# DOCUMENT SEGMENT

One of my first jobs was waiting tables on the third shift at Waffle House, an institution in the southern US, famous for (almost) never closing. I waited tables for 2 dollars an hour, serving coffee and greasy food to drunks for 9 hours and then driving 45 minutes home at 6 in the morning. Most of the time, the cook working with me was too high to work so he slept in the back while I cooked eggs, bacon, and waffles for a couple tables each hour. That job, making $20 dollars in tips on a great night, was enough to show me I was never going to make it in the service industry. Luckily, I’m a little better at the work I do these days and I make a lot more money for work that feels a lot easier than cooking, taking orders, and trying to avoid getting robbed all at once in a Waffle House at 3 AM.

# DIRECTIVE A
Return the rows of the collected data from the first one through the line containing "he Pokedex.", including both ends, and leave the pictures out.
The Waffle House story has no connection to the collected data.

(Collected data)
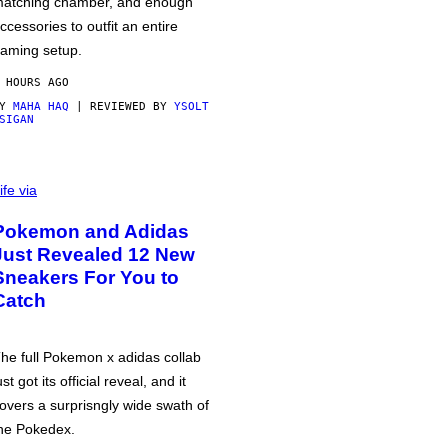
atching chamber, and enough
ccessories to outfit an entire
aming setup.
 HOURS AGO
BY
MAHA HAQ
| REVIEWED BY
YSOLT
SIGAN
ife via
Pokemon and Adidas
Just Revealed 12 New
Sneakers For You to
Catch
he full Pokemon x adidas collab
ust got its official reveal, and it
overs a surprisngly wide swath of
he Pokedex.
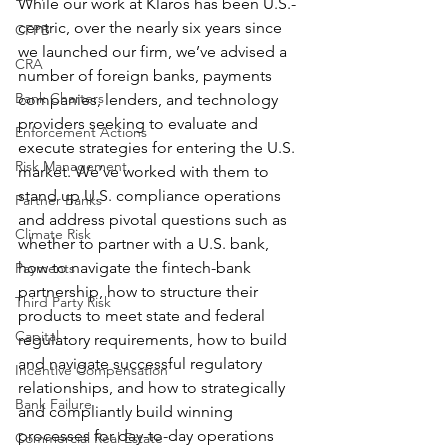
While our work at Klaros has been U.S.-
centric, over the nearly six years since 
CFPB
we launched our firm, we’ve advised a 
CRA
number of foreign banks, payments 
Bank Charters
companies, lenders, and technology 
providers seeking to evaluate and 
Enforcement Actions
execute strategies for entering the U.S. 
Risk Management
market. We’ve worked with them to 
stand up U.S. compliance operations 
Partner Banks
and address pivotal questions such as 
Climate Risk
whether to partner with a U.S. bank, 
how to navigate the fintech-bank 
Payments
partnership, how to structure their 
Third Party Risk
products to meet state and federal 
Capital
regulatory requirements, how to build 
and navigate successful regulatory 
Incentive Compensation
relationships, and how to strategically 
Bank Failure
and compliantly build winning 
processes for day-to-day operations 
Commercial Real Estate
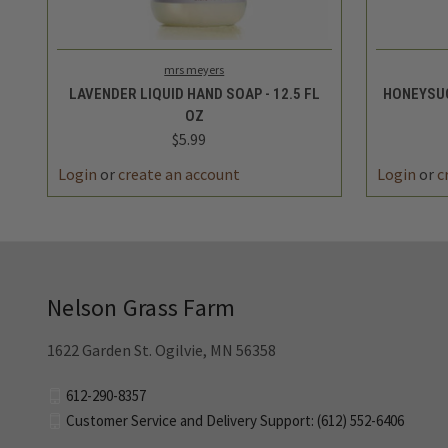
QUICK VIEW
ADD TO CART
QUICK
mrs meyers
LAVENDER LIQUID HAND SOAP - 12.5 FL
HONEYSUC
OZ
$5.99
Login
or
create an account
Login
or
c
Nelson Grass Farm
1622 Garden St. Ogilvie, MN 56358
612-290-8357
Customer Service and Delivery Support: (612) 552-6406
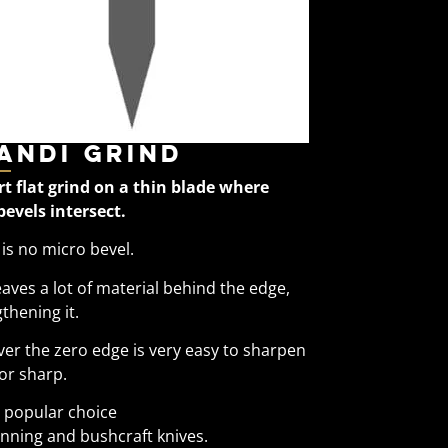
andi Grind
rt flat grind on a thin blade where
bevels intersect.
is no micro bevel.
eaves a lot of material behind the edge,
thening it.
er the zero edge is very easy to sharpen
or sharp.
y popular choice
inning and bushcraft knives.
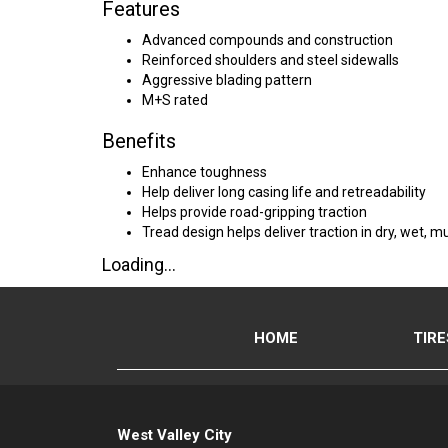
Features
Advanced compounds and construction
Reinforced shoulders and steel sidewalls
Aggressive blading pattern
M+S rated
Benefits
Enhance toughness
Help deliver long casing life and retreadability
Helps provide road-gripping traction
Tread design helps deliver traction in dry, wet,
Loading...
HOME
TIRE
West Valley City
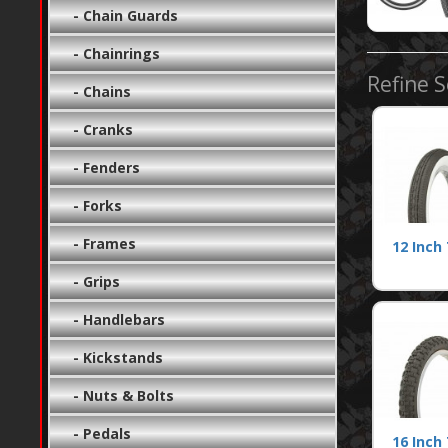
- Chain Guards
- Chainrings
Refine 
- Chains
- Cranks
- Fenders
- Forks
- Frames
12 Inch 
- Grips
- Handlebars
- Kickstands
- Nuts & Bolts
- Pedals
16 Inch 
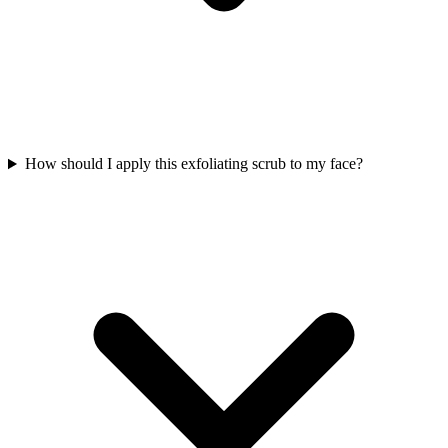
How should I apply this exfoliating scrub to my face?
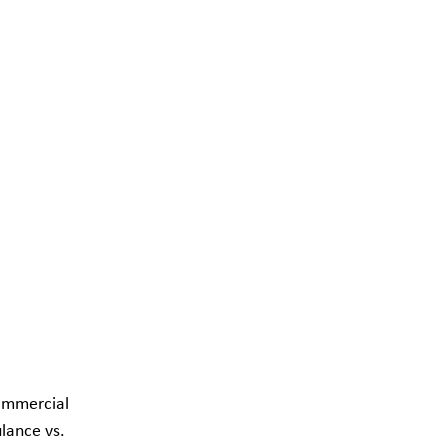
ommercial 
ance vs. 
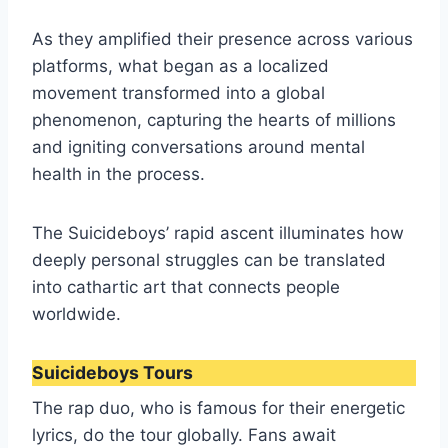
As they amplified their presence across various
platforms, what began as a localized
movement transformed into a global
phenomenon, capturing the hearts of millions
and igniting conversations around mental
health in the process.
The Suicideboys’ rapid ascent illuminates how
deeply personal struggles can be translated
into cathartic art that connects people
worldwide.
Suicideboys Tours
The rap duo, who is famous for their energetic
lyrics, do the tour globally. Fans await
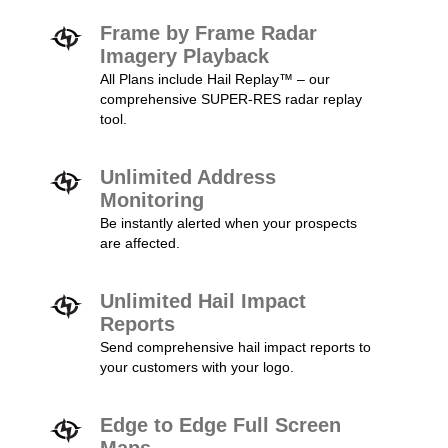
Frame by Frame Radar
Imagery Playback
All Plans include Hail Replay™ – our
comprehensive SUPER-RES radar replay
tool.
Unlimited Address
Monitoring
Be instantly alerted when your prospects
are affected.
Unlimited Hail Impact
Reports
Send comprehensive hail impact reports to
your customers with your logo.
Edge to Edge Full Screen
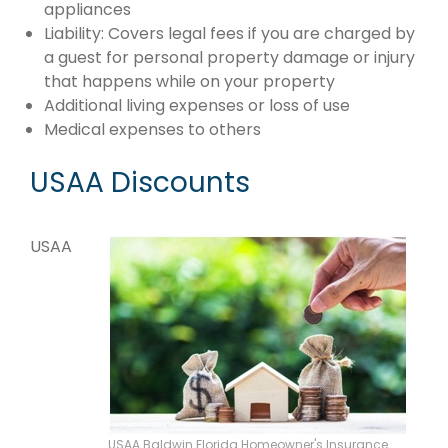
appliances
Liability: Covers legal fees if you are charged by
a guest for personal property damage or injury
that happens while on your property
Additional living expenses or loss of use
Medical expenses to others
USAA Discounts
USAA
USAA Baldwin Florida Homeowner's Insurance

# DIRECTIVE B
Which foods does the Waffle House story say the narrator cooked?

# ANSWER BOX A
atching chamber, and enough
ccessories to outfit an entire
aming setup.
 HOURS AGO
BY
MAHA HAQ
| REVIEWED BY
YSOLT
SIGAN
ife via
Pokemon and Adidas
Just Revealed 12 New
Sneakers For You to
Catch
he full Pokemon x adidas collab
ust got its official reveal, and it
overs a surprisngly wide swath of
he Pokedex.

# ANSWER BOX B
Eggs, bacon, and waffles.